With last week’s Comprehensive Spending Review outlining the financial impacts of the government’s plans for privatising Royal Mail, Gregg McClymont MP looks at how separating out Royal Mail and Post Office Counters Ltd could worsen the services available to the public, and what regulatory provisions could help minimize adverse impacts.
The government proposes to split postal delivery (which stays with Royal Mail) and the management of the post offices (which goes to Post Office Ltd). The Royal Mail Group currently provides both these services as part of its universal service obligation. These obligations are contained in the licence granted to Royal Mail Group. The licence requires that Royal Mail provide a certain number of deliveries at a certain time to homes and businesses, and post offices are retained in all communities.
There is also an internal business agreement for the supply of postal offices between the Royal Mail and the Post Office Ltd which, along with a taxpayer subsidy of approximately £150 million per year, enables Post Office Ltd to fund its entire network of post offices. If neither of those conditions existed, the number of post offices would fall sharply, especially in rural areas .
The formal rules regarding the number of post offices are much less tightly drawn than the letter and parcel delivery obligations placed upon Royal Mail by its licence. Indeed, there is very little in statute and a limited number of criteria in the licence that Royal Mail is obliged to fulfil in terms of post office outlet numbers.
That did not matter in the past because outside the formal rules the government, as sole owner, could and did order Post Office Ltd to maintain the current number of post offices. However, it will matter in future. Up to 7,500 post offices would be at risk if the existing licence criteria remain unchanged. However, the current licence will automatically fall with the passage of the new legislation. The situation under the draft Bill is that anyone can provide postal services but may have to provide elements of universal service if subsequently required to so by OFCOM. The Secretary of State has in addition awarded himself powers to override OFCOM decisions.
The danger is real, for the Postal Services Bill promises full privatization with Royal Mail managers incentivised to seek maximum profitability. In these circumstances, the importance of postal services as a public service to the nation cannot be their priority.
The government needs to create a future strategy for growing the Post Office, and not let it fall into decline. Maintaining the current level of public service would mean not only taking the existing conditions from Royal Mail’s licence, but adding new criteria.
The scope of the universal service obligation should also be a decision for Parliament, and not a matter that is delegated to the regulator or to an individual Minister. This is a matter of both pragmatism and principle: pragmatism because a Minister or the regulator would be subject to enormous pressure from the privatised entity to reduce the required service; principle because, if there is a will to amend the universal service obligation, it must be done transparently and publicly by Parliament. My constituents and those of my fellow MPs care deeply about the service that Royal Mail and the Post Office provide. They demand no less.

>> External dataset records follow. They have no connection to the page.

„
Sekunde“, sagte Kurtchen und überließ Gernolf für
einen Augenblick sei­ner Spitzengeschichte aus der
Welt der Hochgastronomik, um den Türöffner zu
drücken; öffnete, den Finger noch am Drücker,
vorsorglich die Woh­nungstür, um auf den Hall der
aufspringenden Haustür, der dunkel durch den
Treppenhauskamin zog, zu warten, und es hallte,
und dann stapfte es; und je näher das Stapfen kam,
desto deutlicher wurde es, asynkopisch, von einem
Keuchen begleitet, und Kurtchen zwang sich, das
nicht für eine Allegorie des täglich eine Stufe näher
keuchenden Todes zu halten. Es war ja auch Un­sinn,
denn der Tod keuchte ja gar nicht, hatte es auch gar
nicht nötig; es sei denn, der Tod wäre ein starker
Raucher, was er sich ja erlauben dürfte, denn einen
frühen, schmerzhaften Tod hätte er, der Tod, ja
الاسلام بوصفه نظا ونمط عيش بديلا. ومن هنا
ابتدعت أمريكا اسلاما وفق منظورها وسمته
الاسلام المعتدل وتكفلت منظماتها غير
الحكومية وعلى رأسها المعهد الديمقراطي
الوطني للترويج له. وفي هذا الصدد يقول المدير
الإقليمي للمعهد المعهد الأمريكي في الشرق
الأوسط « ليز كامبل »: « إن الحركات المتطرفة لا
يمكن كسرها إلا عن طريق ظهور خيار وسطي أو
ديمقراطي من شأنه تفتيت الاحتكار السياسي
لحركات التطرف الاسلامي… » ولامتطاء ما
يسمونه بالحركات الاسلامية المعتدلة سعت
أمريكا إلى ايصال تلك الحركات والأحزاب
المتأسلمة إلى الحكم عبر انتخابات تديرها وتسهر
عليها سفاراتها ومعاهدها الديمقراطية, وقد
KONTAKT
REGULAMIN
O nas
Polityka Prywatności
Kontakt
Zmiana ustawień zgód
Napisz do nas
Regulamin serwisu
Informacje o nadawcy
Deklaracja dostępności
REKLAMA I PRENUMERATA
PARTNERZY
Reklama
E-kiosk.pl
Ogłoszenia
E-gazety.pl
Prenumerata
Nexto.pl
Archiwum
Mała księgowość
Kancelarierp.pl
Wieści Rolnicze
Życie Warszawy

Also, what happens if the current exclusive agreement between Royal Mail and Post Office Ltd is ended? There is a danger that the Post Office will be undercut unfairly by ‘cream-skimming’ competitors. For example, a supermarket chain could say to Royal Mail: “We can provide post offices more cheaply than Post Office Ltd. We will include no loss-making outlets.” To avoid such an outcome, there needs to be a level playing field.
Fair competition would depend on a strictly drafted set of criteria relating to the provision of post offices. Any business that wished to compete for supplying post offices to Royal Mail must fulfil exactly the same objective criteria on a national basis as Post Office Ltd itself currently does. The contract for providing post offices must be set on just such an aggregated basis, otherwise bidders will simply cherry-pick the profitable post office locations.

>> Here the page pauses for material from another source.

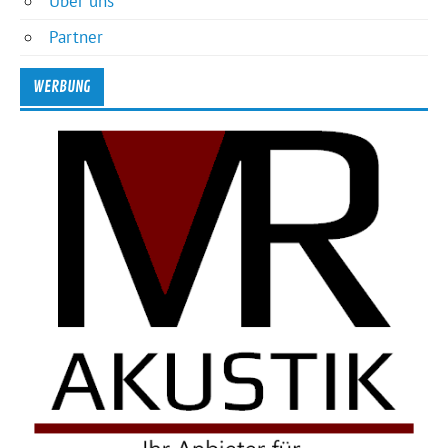
Über uns
Partner
WERBUNG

The government has given a welcome guarantee that Post Office Ltd will remain in public ownership when Royal Mail Group is broken up. But without a guaranteed revenue stream from Royal Mail, many branches will be at risk from public spending cuts. I fear that some interests and ministers perceive privatisation simply as a way to generate a commercial incentive for reducing the demand for post offices, to which the government will then acquiesce.
However, there are serious risks involved in privatising a government-owned industry that provides a popular public service. Get it wrong and the government of the day presides over a carve-up: executive pay hikes up, job losses mount and the services are curtailed to the detriment of consumers.

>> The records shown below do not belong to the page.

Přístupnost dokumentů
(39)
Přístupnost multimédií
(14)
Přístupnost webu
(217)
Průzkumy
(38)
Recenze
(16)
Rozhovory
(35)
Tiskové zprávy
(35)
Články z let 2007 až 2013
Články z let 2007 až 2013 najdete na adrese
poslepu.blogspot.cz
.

Moreover, there is a strong public memory of former public service managers making unmerited fortunes at the expense of the public following previous privatisations in energy and in rail. Indeed, this tension between managerial freedom and the preservation of public services always emerges when utilities are privatised. It can best be dealt with by requiring that operators meet a universal service obligation.
It is crucial that the existing level of service provided by Royal Mail and the Post Office is protected. For post offices, the government have two choices. They could adopt an exclusive supply arrangement between a privatised Royal Mail and a publicly owned Post Office. Alternatively, they could set the universal service obligation criteria at a level that provides for maintaining the current number of post offices. In addition, long-term protection of postal services means giving Parliament the power to agree the level of service and any subsequent changes to it.
Gregg McClymont is the Labour MP for Cumbernauld, Kilsyth & Kirkintilloch East. He was previously a Fellow in History at St Hugh’s College, Oxford.